Abstract Non-evaporable getter (NEG) films are extensively employed in particle accelerators to attain and sustain ultra-high vacuum (UHV) and extremely high vacuum (XHV) conditions. This study primarily focused on studying the adsorption characteristics of the main residual gas-H 2 molecules in the vacuum system on the Ti-Zr-V-Hf (110) NEG surface. To carry out this analysis, we employed the first-principles Density Functional Theory (DFT). The adsorption energies of 23 distinct adsorption sites, and particularly the electronic structure of the adsorption sites with the highest absolute adsorption energies (Zr, Ti-V, Hf-V, and Ti-Hf-V), were analyzed by partial density of states (PDOS) and Mulliken charge and bond overlap population calculations. The results of our investigation revealed that the order of effectiveness of adsorption sites is as follows: bridge > hollow > top. Based on the adsorption energy results, it can be inferred that there are strong chemical interactions between H atoms and Ti-Zr-V-Hf (110) surface metal atoms at Zr, Ti-V, Hf-V, and Ti-Hf-V adsorption sites. The results of PDOS calculations also indicate that there is strong hybridization between the H 2 molecule and the Ti-Zr-V-Hf (110) surface at each studied adsorption site, demonstrating the formation of strong chemical bonds between them. The Mulliken charge and bond overlap population and electron density difference analyses show significant changes in charge distribution between H atoms and Ti-Zr-V-Hf (110) surface metal atoms before and after H 2 adsorption at each studied adsorption site, suggesting the occurrence of chemisorption.
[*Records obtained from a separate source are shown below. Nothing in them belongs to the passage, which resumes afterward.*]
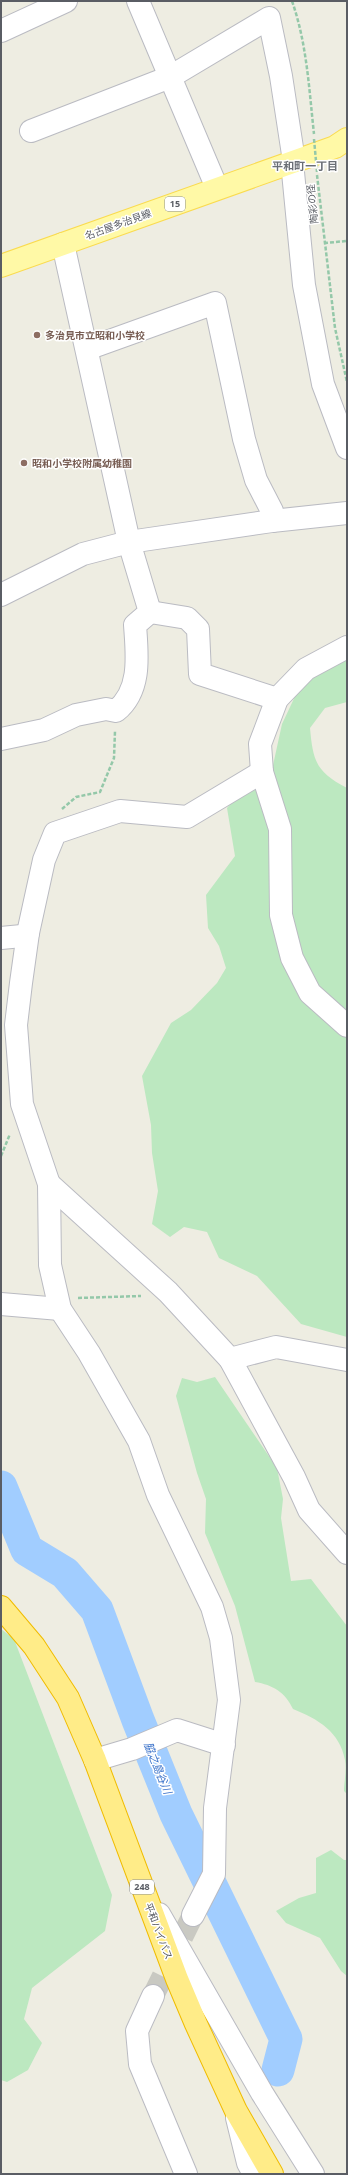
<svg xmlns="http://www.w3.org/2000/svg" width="348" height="2175" font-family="'Noto Sans','Noto Sans JP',sans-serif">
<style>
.green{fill:#bce8c0}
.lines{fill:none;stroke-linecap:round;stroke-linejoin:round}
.river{stroke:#a1cdff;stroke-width:33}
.minor-tunnel{stroke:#c9c9c2;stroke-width:22;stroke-dasharray:22 11;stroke-linecap:butt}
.minor-casing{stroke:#babbc2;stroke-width:24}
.major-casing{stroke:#fadb4f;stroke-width:24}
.highway-casing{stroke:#f0bc00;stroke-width:24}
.path{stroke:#94c8a9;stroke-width:2.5;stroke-dasharray:4 2;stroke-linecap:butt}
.minor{stroke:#fff;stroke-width:22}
.major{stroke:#fff9a6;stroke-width:22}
.highway{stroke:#ffec88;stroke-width:22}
.path-bridge{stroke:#94c8a9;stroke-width:2.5;stroke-dasharray:4 2;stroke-linecap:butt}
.education-dot{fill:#8d6e63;stroke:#fff;stroke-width:1.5}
.labels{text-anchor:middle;stroke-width:3;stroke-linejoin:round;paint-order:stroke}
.shield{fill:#fff;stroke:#8c8e92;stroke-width:1}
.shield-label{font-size:9px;font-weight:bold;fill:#5a5d64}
.street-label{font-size:10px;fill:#5a5d64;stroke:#fff}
.education-label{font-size:10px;font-weight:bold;fill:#785e54;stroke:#fff;text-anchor:start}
.neighbourhood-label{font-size:11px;font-weight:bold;fill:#6b6f76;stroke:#fff}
.water-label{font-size:11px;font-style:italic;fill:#3c73ca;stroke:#fff}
</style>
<rect width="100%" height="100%" fill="#eeede2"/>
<g class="green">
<path d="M 347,659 L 347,702 L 325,708 L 310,728 C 313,761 316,772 347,788 L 347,1337 L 301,1324 L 257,1276 L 219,1258 L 207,1232 L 184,1227 L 170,1237 L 152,1224 L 158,1191 L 152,1153 L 151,1125 L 142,1076 L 171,1023 L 191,1010 L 217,983 L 226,968 L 219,946 L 208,928 L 206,895 L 235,856 L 227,808 L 241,792 L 270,779 L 282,724 L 299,688 L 326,665 Z"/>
<path d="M 215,1377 L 277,1468 L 283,1499 L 281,1518 L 291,1581 L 311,1579 L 347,1626 L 347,1794 L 344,1791 C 344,1782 347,1770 345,1760 C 340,1732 318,1719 293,1709 C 285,1692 273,1685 255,1682 L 235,1606 L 205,1533 L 206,1499 L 197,1473 L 176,1396 L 182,1378 L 197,1382 Z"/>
<path d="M 1,1629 L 14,1639 L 112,1895 L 105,1931 L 32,1988 L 24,2019 L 42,2043 L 28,2070 L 7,2082 L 1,2080 Z"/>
<path d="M 331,1850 L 344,1860 L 347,1860 L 347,1976 L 341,1971 L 320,1938 L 286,1923 L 276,1911 L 299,1898 L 316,1893 L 316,1858 Z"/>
</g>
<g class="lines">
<path class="river" d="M 1,1487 L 27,1550 L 65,1573 L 97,1610 L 138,1720 L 176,1814 L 286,2039 L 278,2070"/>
<path class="minor-tunnel" d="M 153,1996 L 193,1915"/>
<g class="minor-casing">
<g id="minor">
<path d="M 138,1 L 217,188"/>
<path d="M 1,31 L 66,1"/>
<path d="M 31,131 L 170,77 L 269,18 L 281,76 L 294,161"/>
<path d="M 292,162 L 304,285 L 323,384 L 347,448"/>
<path d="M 87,349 L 215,303 L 244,439 L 256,480 L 272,511 L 272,521"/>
<path d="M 1,595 L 83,554 L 129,542 L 272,521 L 347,513"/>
<path d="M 150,612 L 187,618 L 198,629 L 200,674 L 277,699"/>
<path d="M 347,647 L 306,669 L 277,699 L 260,744 L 262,772 L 280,829 L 281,915 L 292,958 L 310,993 L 347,1026"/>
<path d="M 1,739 L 44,730 L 76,715 L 106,709 L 116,711 C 142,690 137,654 135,625 L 150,612 L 129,542 L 63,244"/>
<path d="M 1,938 L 22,936 L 28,933"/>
<path d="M 49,1184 L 168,1292 L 230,1359 L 294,1477 L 309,1510 L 347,1553"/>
<path d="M 1,1304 L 60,1309"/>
<path d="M 230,1359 L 276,1347 L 347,1360"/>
<path d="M 95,1760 L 132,1749 L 177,1730 L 224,1745"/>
<path d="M 159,1914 L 262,2093 L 313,2174"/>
<path d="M 193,1915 L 214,1874 L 215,1808 L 229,1700 L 221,1638 L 212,1607 L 158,1495 L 139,1441 L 89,1353 L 60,1309 L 50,1265 L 49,1184 L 22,1104 L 16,1025 L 21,983 L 28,933 L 44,860 L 55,833 L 120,811 L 187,817 L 262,772"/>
<path d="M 153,1996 L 137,2031 L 140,2064 L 186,2174"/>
<path d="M 237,2118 L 248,2163 L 254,2174"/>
</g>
</g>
<g class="major-casing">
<path id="major" d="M 1,266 L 335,147 L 347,139"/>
</g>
<g class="highway-casing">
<path id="highway" d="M 1,1607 L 34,1646 L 68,1698 L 95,1760 L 177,1979 L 196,2024 L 236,2111 L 272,2174"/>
</g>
<g class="path">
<path d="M 292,1 C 307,44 309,89 314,134"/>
<path d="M 317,175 L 335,328 L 347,382"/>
<path d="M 324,243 L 347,241"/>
<path d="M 62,809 L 76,797 L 100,792 L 114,758 L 115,731"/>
<path d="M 1,1156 L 10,1134"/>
<path d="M 78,1298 L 141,1296"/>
</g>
<use href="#minor" class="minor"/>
<use href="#major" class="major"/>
<use href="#highway" class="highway"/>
<path class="path-bridge" d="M 314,139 L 317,172"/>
</g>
<g class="education-dot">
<circle cx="37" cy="335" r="4"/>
<circle cx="24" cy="463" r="4"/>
</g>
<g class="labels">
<g class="shield">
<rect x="165" y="197" width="20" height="14" rx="3"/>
<rect x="130" y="1880" width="24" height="14" rx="3"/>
</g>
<g class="shield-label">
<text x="175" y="207">15</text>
<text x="142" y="1890">248</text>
</g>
<g class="street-label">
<text transform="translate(312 204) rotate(-96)" y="4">陶彩の径</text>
<text transform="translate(118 224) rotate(-20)" y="4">名古屋多治見線</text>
<text transform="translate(159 1931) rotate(69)" y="4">平和バイパス</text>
</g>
<g class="education-label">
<text x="45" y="339">多治見市立昭和小学校</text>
<text x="32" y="467">昭和小学校附属幼稚園</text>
</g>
<g class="neighbourhood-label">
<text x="305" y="170">平和町一丁目</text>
</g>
<g class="water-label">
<text transform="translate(158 1768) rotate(68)" y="4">脇之島谷川</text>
</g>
</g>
<rect width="348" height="2175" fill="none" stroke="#5a5d64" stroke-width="4"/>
</svg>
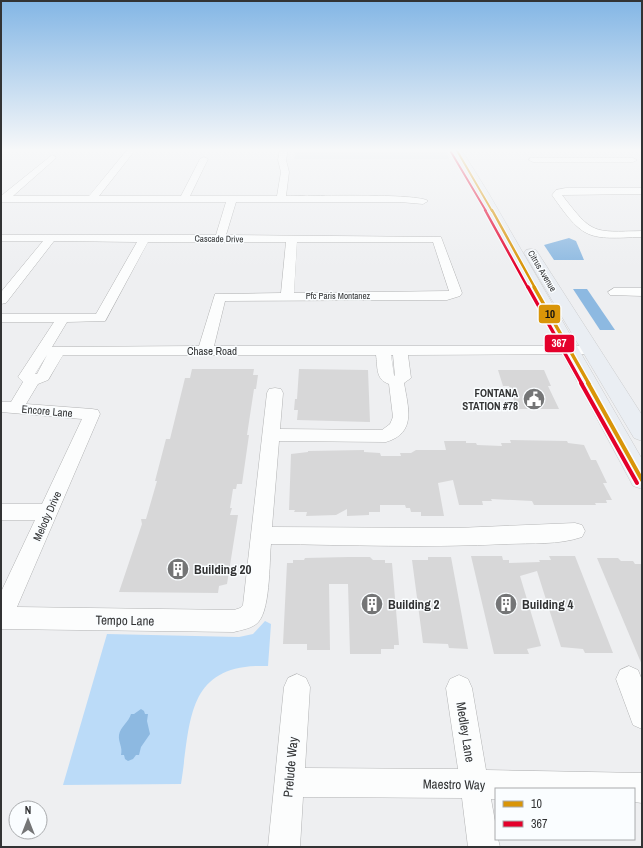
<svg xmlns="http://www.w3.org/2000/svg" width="643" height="848" viewBox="0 0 643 848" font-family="'Archivo Narrow',sans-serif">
<rect width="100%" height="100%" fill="#eeeff1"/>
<polygon fill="#dde2e7" points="298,149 442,149 445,150 449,159 294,159 296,150"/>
<path fill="#bbdbf8" d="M265,621L271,624L268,666C185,663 191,721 181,784L63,785L107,634L239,637L253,634Z"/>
<g fill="#8db9e1">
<polygon points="569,238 576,241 584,260 554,260 544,245"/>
<polygon points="573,289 587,289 615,330 600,330"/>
<path d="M141,709L144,711L145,714H148L147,721L150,734L141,747L139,755H136L133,759L128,761L125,759L124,755H121C123,747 118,742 119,735C120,727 129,722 131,714H134Z"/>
</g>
<g fill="#d7d7d8">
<polygon points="192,369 254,369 253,375 258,375 256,389 254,389 247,435 249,435 242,484 237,484 236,489 233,489 230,508 232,508 230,515 238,515 227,584 219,586 218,593 119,592 142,524 141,519 146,519 157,481 155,481 166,439 170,439 185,378 190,378"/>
<polygon points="299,369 368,370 370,422 297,420 298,410 294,410 295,399 297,399"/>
<polygon points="498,370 544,370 551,386 548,386 559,409 517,409 509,386 503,386"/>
<polygon points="510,440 567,441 568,443 584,445 591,460 596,460 607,483 603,483 612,500 606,500 607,503 595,503 596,505 534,505 532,501 491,499 492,501 482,501 483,505 459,505 453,480 438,483 444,516 421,516 421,512 411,512 410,508 406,508 405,505 380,505 380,512 369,512 369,515 347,516 347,509 336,515 306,516 307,512 294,512 295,510 289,510 291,454 308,452 308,451 364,450 364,452 380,453 381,456 401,456 400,453 411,453 416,450 446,450 444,441 466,441 466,443 476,443 477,445 502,446 501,443 511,443"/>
<polygon points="471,556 502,556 503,560 509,560 509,563 540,562 539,560 551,560 549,556 575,556 613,653 585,653 583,649 561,647 537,571 520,576 541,646 527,649 529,654 494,654"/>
<polygon points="348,557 370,557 373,560 385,560 385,563 392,563 399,645 394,645 394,649 381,649 381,654 350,654 348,584 329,584 330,650 307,650 307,644 283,644 287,563 293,563 293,560 304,560 305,558"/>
<polygon points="428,557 451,557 468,649 449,648 448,644 423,643 412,560 428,560"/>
<polygon points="597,558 618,558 621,561 633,561 635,564 642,564 642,665"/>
</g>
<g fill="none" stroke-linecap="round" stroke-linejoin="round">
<g stroke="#b2b3b4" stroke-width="1">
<g id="minor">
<path d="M128,149H136L99,196H181L200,159L204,157L208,159L190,196H277L281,172L278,160L280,149H288L286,160L289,172L286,196C305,196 420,193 428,201L423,204L400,202H236L226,235L441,237L462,293L460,296L447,300L225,301L214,346H591L596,347L598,350L596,353L591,354L408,355L411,378L404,383C408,407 417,433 386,442L279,441L272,527L457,528L575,523L582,525L585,531L582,537C559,545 531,543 507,544C428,548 349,545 271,544C269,561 271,616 255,625C249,629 241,630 234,632L1,629V592L35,520H1V504H42L82,419L1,412V402H11L23,382L18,377L54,322H1V314H96L137,242L54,241L6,303L1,304V292L43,241H1V235H216L226,202H1V196L52,155L56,157L55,159L13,196H89ZM148,242H286L281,293L215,294L199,346L52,347L67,322L105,321ZM297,242H433L449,291L294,293ZM47,355L37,374H35ZM63,355H376C378,367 375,379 389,384L393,417L390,424L382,430L280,429L283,393L281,389L275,388L269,389L267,393L243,605L240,608L234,610L17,607L100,414L98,410L92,409L26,404L38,384L48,380ZM391,355H393L395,376L394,375Z"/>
<polygon points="530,158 633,158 637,160 633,162 533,162 529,160"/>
<path d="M566,188H642V194L562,195C593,235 592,232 642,231V237C588,239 584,241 552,195L556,190Z"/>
<polygon points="614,288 642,288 642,296 610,295 608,292"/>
<polygon points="629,666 638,670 642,680 642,729 633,725 616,679 620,670"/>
<polygon points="297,674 306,678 310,687 305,768 458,769 446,688 450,679 459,675 468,679 472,688 486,770 642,773 642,803 634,802 634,789 496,789 496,799 491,799 496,827 496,839 498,839 500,847 468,847 462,798 303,797 300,847 268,847 284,687 288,678"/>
</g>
</g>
<g stroke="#cccdce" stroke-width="1">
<g id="major">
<polygon points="451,149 461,149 489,194 642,459 642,489 633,486 477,194"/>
<polygon points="531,249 536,250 538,253 642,415 642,441 634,438 524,253 526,250"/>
</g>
</g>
<use href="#minor" fill="#fcfdfd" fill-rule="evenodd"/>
<use href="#major" fill="#eaeef3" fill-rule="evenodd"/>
<g stroke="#fafdff" stroke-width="3.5">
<polyline id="bus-1-far3" points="456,149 492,211"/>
</g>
<g stroke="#fafdff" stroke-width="4.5">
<polyline id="bus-1-far2" points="492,210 535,288"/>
</g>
<g stroke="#fafdff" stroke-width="6">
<polyline id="bus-1-far1" points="534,287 589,384"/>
</g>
<g stroke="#fafdff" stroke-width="7">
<polyline id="bus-1" points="588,383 642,480"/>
</g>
<g stroke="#fafdff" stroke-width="3.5">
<polyline id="bus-2-far3" points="451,152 486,211"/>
</g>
<g stroke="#fafdff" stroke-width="4.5">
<polyline id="bus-2-far2" points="485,210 528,288"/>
</g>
<g stroke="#fafdff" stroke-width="6">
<polyline id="bus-2-far1" points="528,287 582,384"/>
</g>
<g stroke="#fafdff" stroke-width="7">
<polyline id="bus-2" points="581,383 637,483"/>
</g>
<use href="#bus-1-far3" stroke="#d99508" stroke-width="2"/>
<use href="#bus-1-far2" stroke="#d99508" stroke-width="2.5"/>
<use href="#bus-1-far1" stroke="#d99508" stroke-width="3.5"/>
<use href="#bus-1" stroke="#d99508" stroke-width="4"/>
<use href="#bus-2-far3" stroke="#e4002b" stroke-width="2"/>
<use href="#bus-2-far2" stroke="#e4002b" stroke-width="2.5"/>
<use href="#bus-2-far1" stroke="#e4002b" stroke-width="3.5"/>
<use href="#bus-2" stroke="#e4002b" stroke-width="4"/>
</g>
<linearGradient id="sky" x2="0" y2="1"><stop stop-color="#83b6e5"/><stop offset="0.56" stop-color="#f7f8f9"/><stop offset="1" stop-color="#f7f8f9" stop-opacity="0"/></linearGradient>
<rect width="643" height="268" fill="url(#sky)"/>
<defs>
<g id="civic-disc" transform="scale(1.15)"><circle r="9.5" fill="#747576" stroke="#fafdff"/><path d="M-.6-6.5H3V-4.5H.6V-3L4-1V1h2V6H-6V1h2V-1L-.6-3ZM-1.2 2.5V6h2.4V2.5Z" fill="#fff"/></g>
<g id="building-disc" transform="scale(1.15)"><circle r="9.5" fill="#747576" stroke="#fafdff"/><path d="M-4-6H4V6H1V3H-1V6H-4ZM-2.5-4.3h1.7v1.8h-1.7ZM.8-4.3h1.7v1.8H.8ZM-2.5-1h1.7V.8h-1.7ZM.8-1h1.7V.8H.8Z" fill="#fff"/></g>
</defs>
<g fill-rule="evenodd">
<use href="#civic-disc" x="534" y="399"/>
<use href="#building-disc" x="178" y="569"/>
<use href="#building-disc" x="372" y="604"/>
<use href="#building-disc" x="506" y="604"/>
</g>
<g text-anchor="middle" stroke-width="3" stroke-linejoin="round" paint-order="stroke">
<g font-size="9" fill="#323334" stroke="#fafdff">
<text transform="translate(219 239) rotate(1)" y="3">Cascade Drive</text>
<text transform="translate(542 271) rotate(59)" y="3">Citrus Avenue</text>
<text x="338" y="299">Pfc Paris Montanez</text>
</g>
<g font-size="11" fill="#323334" stroke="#fafdff">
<text x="212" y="355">Chase Road</text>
<text transform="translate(47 411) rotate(5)" y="4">Encore Lane</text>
<text transform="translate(47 516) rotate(-66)" y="4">Melody Drive</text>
</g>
<g font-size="11" font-weight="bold" fill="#323334" stroke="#fafdff" text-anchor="end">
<text x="518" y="397">FONTANA<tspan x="518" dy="13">STATION #78</tspan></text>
</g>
<g font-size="13" font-weight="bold" fill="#323334" stroke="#fafdff" text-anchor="start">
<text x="194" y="574">Building 20</text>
<text x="388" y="609">Building 2</text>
<text x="522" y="609">Building 4</text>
</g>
<g font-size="13" fill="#323334" stroke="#fafdff">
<text transform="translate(125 620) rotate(1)" y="5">Tempo Lane</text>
<text transform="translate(466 732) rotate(81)" y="5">Medley Lane</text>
<text transform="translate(290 767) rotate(-85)" y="5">Prelude Way</text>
<text transform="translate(454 784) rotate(1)" y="5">Maestro Way</text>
</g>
</g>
<g stroke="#fafdff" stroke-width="1.5">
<rect x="538" y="304" width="23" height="20" rx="4" fill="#d99508"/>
<rect x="544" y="334" width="31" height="19" rx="4" fill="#e4002b"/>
</g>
<g font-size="11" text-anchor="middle" font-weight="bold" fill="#fff">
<text x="559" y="347">367</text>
</g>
<g font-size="11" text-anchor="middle" font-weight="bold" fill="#111">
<text x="550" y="318">10</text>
</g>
<rect width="643" height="848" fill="none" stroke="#323334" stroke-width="4"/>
<rect x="495" y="788" width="140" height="52" fill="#fafdff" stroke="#aaacae"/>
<rect x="503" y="801" width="20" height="6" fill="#d99508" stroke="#aaacae"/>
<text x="531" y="808" font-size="12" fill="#323334">10</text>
<rect x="503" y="821" width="20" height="6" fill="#e4002b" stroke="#aaacae"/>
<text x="531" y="828" font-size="12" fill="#323334">367</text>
<g transform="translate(28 820)"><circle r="19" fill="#fafdff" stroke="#aaacae"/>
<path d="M0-3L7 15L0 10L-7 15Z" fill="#747576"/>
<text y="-6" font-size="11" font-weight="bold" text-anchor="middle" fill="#323334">N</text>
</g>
</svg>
Additionally, covalent bonds are formed between H atoms and Ti-Zr-V-Hf (110) surface metal atoms at these sites. This study uncovered specific adsorption sites where the H 2 molecule interacts most efficiently on the Ti-Zr-V-Hf (110) surface and where high-energy bonds are formed. These findings can provide a potential pathway to improve the adsorption efficiency of quaternary Ti-Zr-V-Hf NEG films.